Il ritornello degli ottimisti è «Atac non può fallire». Too big to fail, troppo grande per fallire, come si diceva delle banche americane agli albori della crisi del 2008. Il mantra degli ottimisti. Lo sciorinano i sindacalisti, anche loro sottovoce preoccupati, perché qui «sta crollando tutto, non pagano neanche più il Tfr». La speranza è nell'ennesimo aiuto dall'alto - «dal governo, dal Comune», ma come? - dalla politica, insomma, quella che per anni, con la complicità delle corporazioni interne, ha sfruttato Atac «come un bancomat», come ha detto la stessa Raggi. Tra le assunzioni pilotate di Parentopoli, le promozioni col placet di certi sindacati, gli appalti senza gara, il lassismo sui dipendenti che si è trasformato in tassi di assenteismo record.
Se fosse una canzone, sarebbe «Che ne sarà di noi». Li senti, gli autisti riuniti nei capannelli alla rimessa di Tor Sapienza, dove vengono parcheggiati i bus a metano e a gasolio, incoraggiarsi a vicenda, tra una sigaretta e l'altra, in pausa, o aspettando che qualcuno ripari l'ennesimo guasto della giornata. «Non possono lasciarci tutti a casa, qui scoppia la rivoluzione», ma c'è poca convinzione anche nella voce che dovrebbe reggere la minaccia. E ancora: «Se non ci pagano faremo scioperi su scioperi, blocchiamo Roma». Ma è una sfida sorda, in una città già abituata a uno sciopero al mese, alle proteste selvagge che mettono il rallentatore alle corse della metropolitana, come è accaduto giusto due anni fa, con i treni ostaggio dei macchinisti che proprio non volevano strisciare il badge a inizio e fine turno.
LO SPETTRO ALITALIA
«Mio cognato lavora all'Alitalia, finiremo come loro, con gli esuberi, la gente in mobilità», dicono a Grottarossa, la più grande rimessa Atac di superficie. E lo ripetono nelle sedi dei macchinisti a Osteria del Curato (metro A), alla Magliana, nei depositi della Roma Viterbo e della Termini-Centocelle, la linea con i treni vecchi di 60 anni.
SENZA PEZZI DI RICAMBIO
È qui, nelle rimesse, che si sente di più la crisi di liquidità che ha colpito la più grande azienda pubblica del trasporto locale. Il principio dell'insolvenza. Con i fornitori che hanno accumulato centinaia di fatture non pagate e hanno smesso di fare credito. Soprattutto, non spediscono più i pezzi di ricambio. E i bus restano bloccati nei garage. In attesa di scorte che non arrivano più.

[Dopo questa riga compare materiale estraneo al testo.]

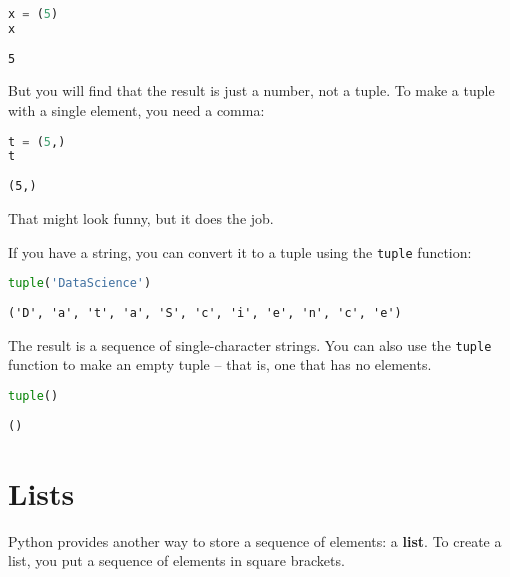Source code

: \begin{lstlisting}[language=Python,style=source]
x = (5)
x
\end{lstlisting}

\begin{lstlisting}[style=output]
5
\end{lstlisting}

But you will find that the result is just a number, not a tuple. To make
a tuple with a single element, you need a comma:

\begin{lstlisting}[language=Python,style=source]
t = (5,)
t
\end{lstlisting}

\begin{lstlisting}[style=output]
(5,)
\end{lstlisting}

That might look funny, but it does the job.

If you have a string, you can convert it to a tuple using the
\passthrough{\lstinline!tuple!} function:

\begin{lstlisting}[language=Python,style=source]
tuple('DataScience')
\end{lstlisting}

\begin{lstlisting}[style=output]
('D', 'a', 't', 'a', 'S', 'c', 'i', 'e', 'n', 'c', 'e')
\end{lstlisting}

The result is a sequence of single-character strings. You can also use
the \passthrough{\lstinline!tuple!} function to make an empty tuple --
that is, one that has no elements.

\begin{lstlisting}[language=Python,style=source]
tuple()
\end{lstlisting}

\begin{lstlisting}[style=output]
()
\end{lstlisting}

\section{Lists}\label{lists}

Python provides another way to store a sequence of elements: a
\textbf{list}. To create a list, you put a sequence of elements in
square brackets.

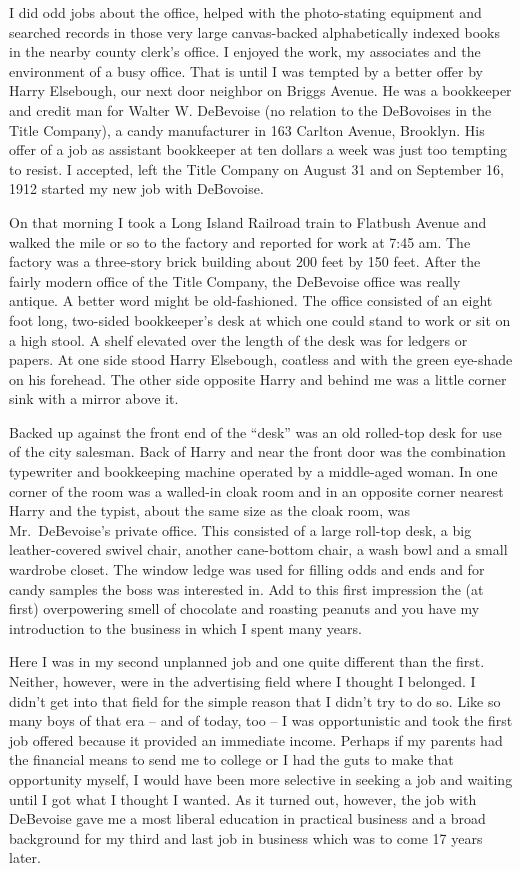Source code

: \documentclass[12pt]{book}              %
\begin{document}
I did odd jobs about the office, helped with the photo-stating equipment and searched records in those very large canvas-backed alphabetically indexed books in the nearby county clerk's office. I enjoyed the work, my associates and the environment of a busy office. That is until I was tempted by a better offer by Harry Elsebough, our next door neighbor on Briggs Avenue. He was a bookkeeper and credit man for Walter W. DeBevoise (no relation to the DeBovoises in the Title Company), a candy manufacturer in 163 Carlton Avenue, Brooklyn. His offer of a job as assistant bookkeeper at ten dollars a week was just too tempting to resist. I accepted, left the Title Company on August 31 and on September 16, 1912 started my new job with DeBovoise.

On that morning I took a Long Island Railroad train to Flatbush Avenue and walked the mile or so to the factory and reported for work at 7:45 am. The factory was a three-story brick building about 200 feet by 150 feet. After the fairly modern office of the Title Company, the DeBevoise office was really antique. A better word might be old-fashioned. The office consisted of an eight foot long, two-sided bookkeeper's desk at which one could stand to work or sit on a high stool. A shelf elevated over the length of the desk was for ledgers or papers. At one side stood Harry Elsebough, coatless and with the green eye-shade on his forehead. The other side opposite Harry and behind me was a little corner sink with a mirror above it. 

Backed up against the front end of the ``desk'' was an old rolled-top desk for use of the city salesman. Back of Harry and near the front door was the combination typewriter and bookkeeping machine operated by a middle-aged woman. In one corner of the room was a walled-in cloak room and in an opposite corner nearest Harry and the typist, about the same size as the cloak room, was Mr.~DeBevoise's private office. This consisted of a large roll-top desk, a big leather-covered swivel chair, another cane-bottom chair, a wash bowl and a small wardrobe closet. The window ledge was used for filling odds and ends and for candy samples the boss was interested in. Add to this first impression the (at first) overpowering smell of chocolate and roasting peanuts and you have my introduction to the business in which I spent many years.

Here I was in my second unplanned job and one quite different than the first. Neither, however, were in the advertising field where I thought I belonged. I didn't get into that field for the simple reason that I didn't try to do so. Like so many boys of that era -- and of today, too -- I was opportunistic and took the first job offered because it provided an immediate income. Perhaps if my parents had the financial means to send me to college or I had the guts to make that opportunity myself, I would have been more selective in seeking a job and waiting until I got what I thought I wanted. As it turned out, however, the job with DeBevoise gave me a most liberal education in practical business and a broad background for my third and last job in business which was to come 17 years later.
\end{document}
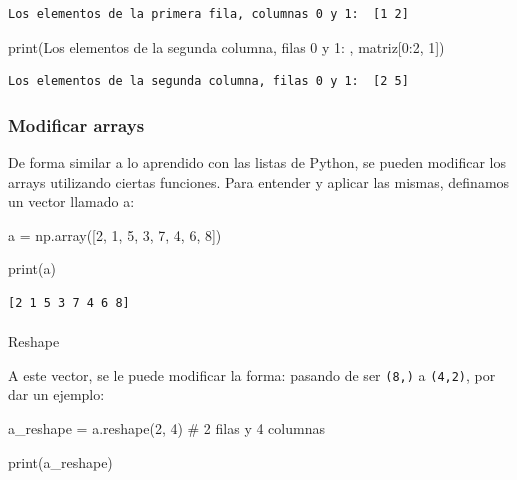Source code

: \documentclass[
  letterpaper,
  DIV=11,
  numbers=noendperiod]{scrreprt}
\makeatletter
\let\oldparagraph\paragraph
\renewcommand{\paragraph}{
    \@ifstar
      \xxxParagraphStar
      \xxxParagraphNoStar
  }
\newcommand{\xxxParagraphStar}[1]{\oldparagraph*{#1}\mbox{}}
\newcommand{\xxxParagraphNoStar}[1]{\oldparagraph{#1}\mbox{}}
\newenvironment{Shaded}{\begin{snugshade}}{\end{snugshade}}
\newcommand{\BuiltInTok}[1]{\textcolor[rgb]{0.00,0.23,0.31}{#1}}
\newcommand{\CommentTok}[1]{\textcolor[rgb]{0.37,0.37,0.37}{#1}}
\newcommand{\DecValTok}[1]{\textcolor[rgb]{0.68,0.00,0.00}{#1}}
\newcommand{\NormalTok}[1]{\textcolor[rgb]{0.00,0.23,0.31}{#1}}
\newcommand{\OperatorTok}[1]{\textcolor[rgb]{0.37,0.37,0.37}{#1}}
\newcommand{\StringTok}[1]{\textcolor[rgb]{0.13,0.47,0.30}{#1}}
\makeatother
\begin{document}
\begin{verbatim}
Los elementos de la primera fila, columnas 0 y 1:  [1 2]
\end{verbatim}

\begin{Shaded}
\begin{Highlighting}[]
\BuiltInTok{print}\NormalTok{(}\StringTok{\textquotesingle{}Los elementos de la segunda columna, filas 0 y 1: \textquotesingle{}}\NormalTok{, matriz[}\DecValTok{0}\NormalTok{:}\DecValTok{2}\NormalTok{, }\DecValTok{1}\NormalTok{])}
\end{Highlighting}
\end{Shaded}

\begin{verbatim}
Los elementos de la segunda columna, filas 0 y 1:  [2 5]
\end{verbatim}

\subsubsection{Modificar arrays}\label{modificar-arrays}

De forma similar a lo aprendido con las listas de Python, se pueden
modificar los arrays utilizando ciertas funciones. Para entender y
aplicar las mismas, definamos un vector llamado a:

\begin{Shaded}
\begin{Highlighting}[]
\NormalTok{a }\OperatorTok{=}\NormalTok{ np.array([}\DecValTok{2}\NormalTok{, }\DecValTok{1}\NormalTok{, }\DecValTok{5}\NormalTok{, }\DecValTok{3}\NormalTok{, }\DecValTok{7}\NormalTok{, }\DecValTok{4}\NormalTok{, }\DecValTok{6}\NormalTok{, }\DecValTok{8}\NormalTok{])}

\BuiltInTok{print}\NormalTok{(a)}
\end{Highlighting}
\end{Shaded}

\begin{verbatim}
[2 1 5 3 7 4 6 8]
\end{verbatim}

\paragraph{Reshape}\label{reshape}

A este vector, se le puede modificar la forma: pasando de ser
\texttt{(8,)} a \texttt{(4,2)}, por dar un ejemplo:

\begin{Shaded}
\begin{Highlighting}[]
\NormalTok{a\_reshape }\OperatorTok{=}\NormalTok{ a.reshape(}\DecValTok{2}\NormalTok{, }\DecValTok{4}\NormalTok{) }\CommentTok{\# 2 filas y 4 columnas}

\BuiltInTok{print}\NormalTok{(a\_reshape)}
\end{Highlighting}
\end{Shaded}
\end{document}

«Ripariamo i bus che ancora circolano smembrando le carcasse di quelli più vecchi», racconta un operaio di Tor Pagnotta. Ma ormai è già stato smembrato tutto il possibile. «Non resta più niente».
Anche la ditta che si dovrebbe occupare delle rimozioni dei mezzi che si fermano per strada, da qualche giorno, ha ridotto il servizio al lumicino. Il motivo è sempre lo stesso: Atac non paga o paga meno del dovuto. E così gli autobus guasti rimangono in strada per ore. «Siamo costretti a ripararli lì», dicono nelle officine. Perché l'azienda comunale da anni non ha più carri attrezzi di proprietà. «E mica possiamo chiamare l'Aci».
CURRICULA E LINKEDIN
I più realisti sono i 47 dirigenti della partecipata del Campidoglio. Racconta un manager: «C'è gente che da settimane ormai ha preso a spedire curricula a manetta, altri che non erano mai stati tanto attivi su Linkedin», il social network delle opportunità di lavoro. Come dire: «Si guarda già oltre Atac, perché la situazione ormai sta precipitando». E c'è la convinzione che la prima sforbiciata al personale, in caso di crisi, potrebbe toccare proprio i dirigenti.